A resilient financial sector ensures consumers are protected. We are not involved in the commercial decisions, such as pricing of products, or the running of the firms that we regulate. Our role is to ensure that regulated firms are managed by people that are fit and proper and to supervise them to ensure they are run in a prudent manner and act in the best interests of consumers. When firms are managed and run in a safe and sound way, they are more resilient to downturns and shocks as they are better-placed to manage and mitigate risks. The ability to withstand shocks protects household savings and access to credit, and allows firms to continue to serve consumers, households and businesses when it is needed most.

There will be times when additional protections are required to counter extreme events. Some examples of these additional protections include compensation schemes for consumers and recovery and resolution mechanisms for firms. We play an important role in a number of these schemes to protect consumers as well as being the National Resolution Authority for firms that get into difficulty, which by extension protects customers of those firms.

Conduct of business rules protect consumers

As I mentioned earlier, if people can trust financial institutions, the system will be more stable, and vice versa. It is important that those in charge of running financial institutions embed a consumer-focused culture.

Consumer and investor protection begins with the firms themselves (although of course it also involves the regulator and the consumer). As my colleague Derville Rowland highlighted at the start of the year “there is therefore an onus on them to have effective cultures and set the right standards … these standards must be reflected in every business area, from corporate governance structures to individual accountability; from strategy-setting to product development; from risk management to people management; and from internal challenge to how whistle-blowers are treated.”

We expect financial services providers to comply with their obligations and to treat their customers in a fair and transparent way. We set statutory codes of conduct for firms, covering how products should be sold, the information that should be provided to consumers and how any complaints should be dealt with. Our work is multi-disciplinary, involving regulation, engagement, gatekeeping, supervision and enforcement. (A good example is the Tracker Mortgage Examination, where a team from across the Bank designed a redress and compensation scheme that returned almost €700 million to consumers who had been denied a tracker mortgage or put on the wrong rate.)

Conclusion

I hope this blog helps to explain why I see no hierarchy, competition or conflict in our mandate. There are only different – and complementary – ways in which we protect consumers.

Price stability protects consumers, a stable financial system protects consumers, resilient financial institutions protects consumers, and our conduct of business rules protect consumers.

Our statutory codes of conduct, redress powers and enforcement actions are all essential to consumer protection, but so too is our work to ensure firms are well managed and financially sound, and to guard against instability in the system as a whole.

So not only is protecting consumers at the heart of everything we do at the Central Bank, it is everything we do.

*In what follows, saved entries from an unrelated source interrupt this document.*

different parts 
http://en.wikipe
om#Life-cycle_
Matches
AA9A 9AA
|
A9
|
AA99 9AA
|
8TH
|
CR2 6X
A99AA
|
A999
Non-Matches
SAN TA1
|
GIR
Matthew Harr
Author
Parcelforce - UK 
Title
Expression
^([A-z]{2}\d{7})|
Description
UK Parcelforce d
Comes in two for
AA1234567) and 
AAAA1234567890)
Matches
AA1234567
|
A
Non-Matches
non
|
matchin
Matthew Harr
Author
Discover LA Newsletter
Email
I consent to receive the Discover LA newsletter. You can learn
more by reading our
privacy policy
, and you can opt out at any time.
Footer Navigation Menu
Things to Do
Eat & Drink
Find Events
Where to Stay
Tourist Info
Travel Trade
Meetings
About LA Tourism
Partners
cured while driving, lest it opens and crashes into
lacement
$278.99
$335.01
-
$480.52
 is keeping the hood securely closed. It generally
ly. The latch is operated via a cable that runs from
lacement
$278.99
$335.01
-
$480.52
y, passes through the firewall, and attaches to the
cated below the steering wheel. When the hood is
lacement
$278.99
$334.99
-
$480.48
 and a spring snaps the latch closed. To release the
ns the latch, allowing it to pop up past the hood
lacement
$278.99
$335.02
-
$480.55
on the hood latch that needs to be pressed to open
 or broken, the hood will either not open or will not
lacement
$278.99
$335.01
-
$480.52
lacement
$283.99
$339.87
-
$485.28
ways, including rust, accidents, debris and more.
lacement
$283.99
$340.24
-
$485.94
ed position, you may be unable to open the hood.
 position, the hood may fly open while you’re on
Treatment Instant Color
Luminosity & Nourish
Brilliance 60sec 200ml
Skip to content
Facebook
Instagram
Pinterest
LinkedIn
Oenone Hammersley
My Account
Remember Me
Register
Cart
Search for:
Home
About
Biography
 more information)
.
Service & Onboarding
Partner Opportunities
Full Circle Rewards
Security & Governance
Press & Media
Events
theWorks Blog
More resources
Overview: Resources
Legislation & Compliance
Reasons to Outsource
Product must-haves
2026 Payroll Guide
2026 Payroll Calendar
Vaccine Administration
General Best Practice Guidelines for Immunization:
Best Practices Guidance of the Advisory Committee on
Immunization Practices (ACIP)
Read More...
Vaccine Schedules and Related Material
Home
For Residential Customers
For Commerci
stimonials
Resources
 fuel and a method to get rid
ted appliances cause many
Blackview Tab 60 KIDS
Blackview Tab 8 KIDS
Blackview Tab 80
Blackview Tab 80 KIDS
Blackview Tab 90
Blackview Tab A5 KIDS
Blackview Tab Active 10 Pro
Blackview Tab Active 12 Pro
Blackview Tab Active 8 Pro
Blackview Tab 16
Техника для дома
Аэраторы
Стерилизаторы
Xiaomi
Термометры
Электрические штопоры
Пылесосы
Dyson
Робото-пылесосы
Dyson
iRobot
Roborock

Families, businesses, investors, and governments are all consumers. Consumers are the economy. Consumers are the financial system. Consumers are the community.

That is why engagement is so important. Listening to the insights and reflections of key stakeholders – like the civil society representatives I met last week – helps to improve our understanding of the issues faced by the community and ensure we are focused on “the welfare of the people as a whole.”